I don’t know if he said any of this. I’ve never been able to track it down. My silent reaction to the answer to the question was that that doesn’t sound right. By that time, I was far enough along in my clinical career and had seen too many examples of highly educated individuals who struggled with the consequences of their low differentiation emotional functioning and, as well, individuals with successful occupational accomplishment who were low differentiation in emotional functioning. I was seeing them because they were dealing with the symptom consequences of their low differentiation. Something was not adding up.
As a child growing up with parents without college education and struggling with finances, I developed the belief that educational accomplishment was the path to a good life, to becoming a good person. So, my personal belief paralleled Bowen’s assertion that educational or occupational attainment was a good indicator of level of differentiation. Well, I achieved fairly successful educational accomplishments. But guess what, that by itself didn’t necessarily lead to the good life.
Over the years, I came to believe that Bowen had been in error to even answer that question about the single best indicator of differentiation. Why? The nature of living systems is that no single variable by itself is a strong or decisive predictor of any important variable in a living system. In interconnected systems, any important variable will be predicted by a combination of variables working together, almost never by a single variable. Now, we call that “systems thinking”.

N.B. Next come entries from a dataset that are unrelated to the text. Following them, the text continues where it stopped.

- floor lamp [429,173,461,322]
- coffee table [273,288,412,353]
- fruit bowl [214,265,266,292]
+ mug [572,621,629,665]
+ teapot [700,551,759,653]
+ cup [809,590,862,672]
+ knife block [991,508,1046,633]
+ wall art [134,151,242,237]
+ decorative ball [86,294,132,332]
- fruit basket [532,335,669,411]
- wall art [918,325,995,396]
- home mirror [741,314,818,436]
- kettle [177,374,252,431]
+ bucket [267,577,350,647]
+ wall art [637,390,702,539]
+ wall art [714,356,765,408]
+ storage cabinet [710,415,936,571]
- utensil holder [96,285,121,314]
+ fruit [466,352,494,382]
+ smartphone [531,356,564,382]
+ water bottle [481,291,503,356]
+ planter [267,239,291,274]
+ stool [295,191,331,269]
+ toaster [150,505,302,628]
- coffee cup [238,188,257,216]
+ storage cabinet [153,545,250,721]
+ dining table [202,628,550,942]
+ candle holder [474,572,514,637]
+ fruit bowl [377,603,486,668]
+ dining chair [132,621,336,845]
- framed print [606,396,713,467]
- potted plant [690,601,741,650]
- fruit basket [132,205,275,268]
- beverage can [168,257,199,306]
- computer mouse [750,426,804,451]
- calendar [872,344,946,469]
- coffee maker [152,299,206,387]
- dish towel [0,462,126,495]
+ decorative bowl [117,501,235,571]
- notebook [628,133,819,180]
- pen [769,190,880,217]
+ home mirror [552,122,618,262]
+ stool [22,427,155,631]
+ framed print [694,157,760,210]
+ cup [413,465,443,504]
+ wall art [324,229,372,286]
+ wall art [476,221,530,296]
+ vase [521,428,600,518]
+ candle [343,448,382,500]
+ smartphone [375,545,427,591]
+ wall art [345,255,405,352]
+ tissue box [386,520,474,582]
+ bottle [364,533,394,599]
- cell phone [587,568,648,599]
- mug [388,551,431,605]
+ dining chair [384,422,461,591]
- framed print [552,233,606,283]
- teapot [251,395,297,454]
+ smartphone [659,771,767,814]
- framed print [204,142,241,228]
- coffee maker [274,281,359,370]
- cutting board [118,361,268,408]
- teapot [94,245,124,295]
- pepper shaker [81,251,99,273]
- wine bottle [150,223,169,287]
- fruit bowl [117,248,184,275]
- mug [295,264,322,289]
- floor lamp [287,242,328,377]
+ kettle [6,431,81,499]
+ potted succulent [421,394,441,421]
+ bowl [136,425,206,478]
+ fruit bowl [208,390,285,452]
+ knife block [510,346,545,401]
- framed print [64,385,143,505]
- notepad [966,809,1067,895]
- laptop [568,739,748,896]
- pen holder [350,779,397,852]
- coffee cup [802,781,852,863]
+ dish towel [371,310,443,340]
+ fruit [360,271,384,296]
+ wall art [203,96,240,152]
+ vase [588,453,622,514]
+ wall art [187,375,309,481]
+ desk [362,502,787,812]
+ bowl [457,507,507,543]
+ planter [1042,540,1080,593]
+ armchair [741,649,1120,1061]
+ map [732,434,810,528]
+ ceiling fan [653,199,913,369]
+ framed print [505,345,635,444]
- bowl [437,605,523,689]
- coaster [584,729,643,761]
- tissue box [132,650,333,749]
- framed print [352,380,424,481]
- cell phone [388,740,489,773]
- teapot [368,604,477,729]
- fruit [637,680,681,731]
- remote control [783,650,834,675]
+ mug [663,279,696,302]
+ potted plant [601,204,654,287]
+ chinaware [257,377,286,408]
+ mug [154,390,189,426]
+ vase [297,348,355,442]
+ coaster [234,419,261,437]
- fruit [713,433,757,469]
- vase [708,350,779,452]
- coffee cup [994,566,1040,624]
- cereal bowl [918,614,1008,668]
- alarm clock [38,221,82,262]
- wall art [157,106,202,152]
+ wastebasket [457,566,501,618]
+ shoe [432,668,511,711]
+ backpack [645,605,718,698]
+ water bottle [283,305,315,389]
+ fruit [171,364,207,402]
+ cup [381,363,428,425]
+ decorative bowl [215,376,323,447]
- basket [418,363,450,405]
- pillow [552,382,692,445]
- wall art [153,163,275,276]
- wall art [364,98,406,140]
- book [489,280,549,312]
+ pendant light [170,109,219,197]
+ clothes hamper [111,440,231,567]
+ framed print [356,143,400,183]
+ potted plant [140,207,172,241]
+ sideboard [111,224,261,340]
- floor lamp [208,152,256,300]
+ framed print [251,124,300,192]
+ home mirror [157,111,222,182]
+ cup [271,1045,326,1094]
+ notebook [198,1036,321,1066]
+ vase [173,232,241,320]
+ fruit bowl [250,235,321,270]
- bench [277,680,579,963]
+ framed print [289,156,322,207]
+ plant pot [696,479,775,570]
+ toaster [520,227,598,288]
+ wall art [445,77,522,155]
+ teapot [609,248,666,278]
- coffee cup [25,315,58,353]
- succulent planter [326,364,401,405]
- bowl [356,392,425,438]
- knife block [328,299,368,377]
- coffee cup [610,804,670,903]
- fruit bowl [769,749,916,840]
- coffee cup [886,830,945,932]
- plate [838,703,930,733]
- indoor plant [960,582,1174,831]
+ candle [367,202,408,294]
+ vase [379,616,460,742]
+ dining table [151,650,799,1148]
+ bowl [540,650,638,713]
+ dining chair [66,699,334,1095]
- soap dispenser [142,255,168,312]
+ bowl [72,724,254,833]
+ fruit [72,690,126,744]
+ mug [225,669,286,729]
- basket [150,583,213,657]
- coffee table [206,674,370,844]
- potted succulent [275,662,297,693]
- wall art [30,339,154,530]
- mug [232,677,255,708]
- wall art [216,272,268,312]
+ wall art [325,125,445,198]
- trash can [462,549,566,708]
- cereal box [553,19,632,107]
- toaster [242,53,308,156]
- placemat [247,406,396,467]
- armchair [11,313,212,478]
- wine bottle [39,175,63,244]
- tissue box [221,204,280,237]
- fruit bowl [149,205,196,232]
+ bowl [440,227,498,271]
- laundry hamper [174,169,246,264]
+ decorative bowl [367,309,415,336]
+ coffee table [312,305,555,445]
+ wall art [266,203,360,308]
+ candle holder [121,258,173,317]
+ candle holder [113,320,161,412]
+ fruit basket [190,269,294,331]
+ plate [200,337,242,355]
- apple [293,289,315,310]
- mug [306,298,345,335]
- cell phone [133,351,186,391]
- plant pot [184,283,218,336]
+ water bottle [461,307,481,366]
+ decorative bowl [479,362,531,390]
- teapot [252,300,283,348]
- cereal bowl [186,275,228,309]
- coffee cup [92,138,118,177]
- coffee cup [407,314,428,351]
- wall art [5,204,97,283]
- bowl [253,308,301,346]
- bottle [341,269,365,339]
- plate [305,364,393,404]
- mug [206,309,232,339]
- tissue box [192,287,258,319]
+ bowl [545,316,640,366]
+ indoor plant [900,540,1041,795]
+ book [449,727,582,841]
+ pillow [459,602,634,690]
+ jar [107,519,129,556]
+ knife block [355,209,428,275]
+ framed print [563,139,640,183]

If this line of reasoning is correct, what are its implications for important phenomena of everyday systems we encounter? One implication is that you most of the time don’t really know all the important things about a person or a system from knowing just a few variables. That is, level of differentiation is an important variable to know but by itself doesn’t tell you all that much about the person or system. To me, another implication is that one is advised to be restrained or conservative about drawing big conclusions about a person or system while you are getting to know them. Just because you have learned two or three important things about them is not a sufficient basis for an interpretation or conclusion about them. This is just the nature of systems.
Back to the original point about educational or occupational accomplishment, I began to in my own simplistic way to think that accomplishment in the social world should be considered a sufficiently separate and different part of human functioning from level of differentiation of emotional functioning in systems. Pay attention to both. Neglect of either has unfortunate consequences. Keep them mostly separate and don’t neglect either one.